Unlike the tawdry dealings that led to Bill Clinton’s

impeachment, the pardon scandal implicates Mrs. Clinton as much as, and perhaps

even more than, her husband. After all, it was her brother, not his, who accepted $400,000 to lobby for pardons

for a drug kingpin and a swindler. (Hugh Rodham says he’ll give the money back-although

he hasn’t done it just yet. Even if he does, the restitution won’t make

everything right. Just ask a bank robber.) The Hasidic village in upstate New

Square voted en masse for her , not

him, last fall, after she met with the village’s religious leader. The pardons

for four felons from the village who bilked the federal government out of $40

million raise questions about her

campaign, not his. It was her

campaign treasurer, not his, who helped and advised two of those felons with

their pardon applications.

Mrs. Clinton’s press conference on Feb. 22 was a masterpiece

of evasion-so much so that she deserves a new (if you’ll forgive us) moniker:

“Slick Hillie.” She said she knew nothing about the pardons. She said she knew

nothing of her brother’s involvement. No, no-she didn’t concern herself with

these little matters, because she was very busy preparing to represent the

people of New York. If we had any questions about the pardons, she said, we

ought to ask him , the “him” in

question being her husband.

A move worthy of the Big He himself.

The Clintons have spent the last eight years treating the

American electorate with dismissive contempt. The rage unleashed in the last

few weeks is that of an aggrieved partner who has wised up at last. The

President’s supporters in politics and the press understood all along that they

were in a high-risk relationship, but they had persuaded themselves that, in

his heart, Mr. Clinton loved what they loved. Their devotion only deepened when

they were warned to be wary of him; his enemies were their enemies, too.

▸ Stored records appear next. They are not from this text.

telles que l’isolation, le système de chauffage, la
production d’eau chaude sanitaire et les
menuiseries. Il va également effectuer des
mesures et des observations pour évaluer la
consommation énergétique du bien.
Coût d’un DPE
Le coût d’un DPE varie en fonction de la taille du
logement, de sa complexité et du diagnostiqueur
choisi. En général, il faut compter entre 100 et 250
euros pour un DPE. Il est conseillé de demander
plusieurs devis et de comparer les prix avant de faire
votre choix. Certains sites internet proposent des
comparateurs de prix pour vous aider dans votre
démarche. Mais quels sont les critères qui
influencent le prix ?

Now, with Mr. Clinton stripped of the power and protection

of the Presidency, his supporters see him exactly as he is. And the image that

presents itself is terrifyingly close to the caricature his enemies drew of

him. They were right, after all. Mr. Clinton was, in fact, an untrustworthy

low-life who used people for his own purposes and then discarded them. How

could they have been fooled so badly?

Even now, some continue to delude themselves. They attack

Mr. Clinton’s actions, but they can’t bring themselves to admit that Senator

Hillary also is at fault. Most of us, however, now realize that she is an

equally detestable partner in a scandal whose sleazy dealings finally have been

brought to light.

Conservative critics of the Clintons have been amused to see

the former President’s friends writhing in agony on talk shows and in op-ed

columns in recent weeks. They wonder why other Democrats and liberal

commentators are so angry. It’s not as though the Clintons have suddenly become

something they’re not; they’ve been selling their principles to the highest

bidder for years. It’s not as though they’ve betrayed their core values; what

core values did they ever have?

What the critics-understandably satisfied to see their

judgment confirmed yet again-miss is the amount of self-loathing in the Clinton

pile-on. Pro-Clinton commentators and colleagues now realize just how much they

compromised, just how much they excused, just how ridiculous they looked in

their defense of this corrupt couple. The end of the Clinton Presidency and the

beginning of another Bush era has inspired a round of reflection, and Clinton

supporters find they can’t look at themselves in the mirror.

They are ashamed of themselves, which is a good deal more

than anybody can say of the Clintons. Indeed, they remain smug and

self-righteous, certain that New York will forget the early weeks of 2001,

certain that New York will embrace its junior Senator once again.

They have fooled the public before. They believe they can do

so again.

Let’s hope that this time, they are wrong.